Caddy
"Caddy, sometimes clarified as the Caddy web server, is an open source, HTTP/2-enabled web server written in Go. It uses the Go standard library for its HTTP functionality." - Wikipedia
You can reverse proxy to Jellyfin either with or without a config file, and either method offers automatic HTTPS if you want to use your public domain name.
If you want HTTPS, make sure your domain name's A/AAAA records are pointed at your public IP address.

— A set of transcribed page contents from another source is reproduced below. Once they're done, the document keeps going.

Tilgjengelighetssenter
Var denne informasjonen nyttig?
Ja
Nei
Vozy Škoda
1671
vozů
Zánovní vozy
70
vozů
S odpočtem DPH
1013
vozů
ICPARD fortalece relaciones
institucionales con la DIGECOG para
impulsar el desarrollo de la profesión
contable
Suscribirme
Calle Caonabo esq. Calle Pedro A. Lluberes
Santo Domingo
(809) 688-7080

If you aren't familiar with Caddy yet, check out its Getting Started guide.
One-liners
The easiest way to reverse proxy to Jellyfin is with the reverse-proxy command:
caddy reverse-proxy --from :5001 --to 127.0.0.1:8096
That is a simple but production-ready plaintext HTTP reverse proxy.
If you have:
- permission to bind to low ports, and
- a public domain name's DNS records pointed at your machine,
then you can serve over HTTPS just as easily:
caddy reverse-proxy --from example.com --to 127.0.0.1:8096
You will see Caddy provision a TLS certificate for your site and if it succeeds, you can then access your Jellyfin server over HTTPS with your domain name.
Caddyfile
If you want to use a config file, create a file called Caddyfile for the configuration.

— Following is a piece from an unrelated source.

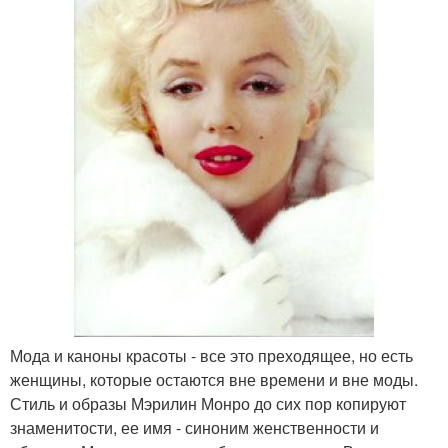
Мода и каноны красоты - все это преходящее, но есть
женщины, которые остаются вне времени и вне моды.
Стиль и образы Мэрилин Монро до сих пор копируют
знаменитости, ее имя - синоним женственности и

The first reverse-proxy command above is equivalent to the following options.
:5001
reverse_proxy 127.0.0.1:8096
To get HTTPS, simply change the first line to your domain name.
example.com
reverse_proxy 127.0.0.1:8096
Subpath
You can serve Jellyfin only at a particular base path and not proxy all other requests.
To do this, first configure Jellyfin to use a base path.
Go to Admin > Networking and in the Base URL field, enter a path like /jellyfin.
You might have to restart the Jellyfin server for this to take effect.
Then simply give the reverse_proxy directive a path matcher.
example.com
reverse_proxy /jellyfin/* 127.0.0.1:8096
With that config, Caddy will only proxy requests that start with /jellyfin/.
Note the trailing slash - that is optional, but recommended.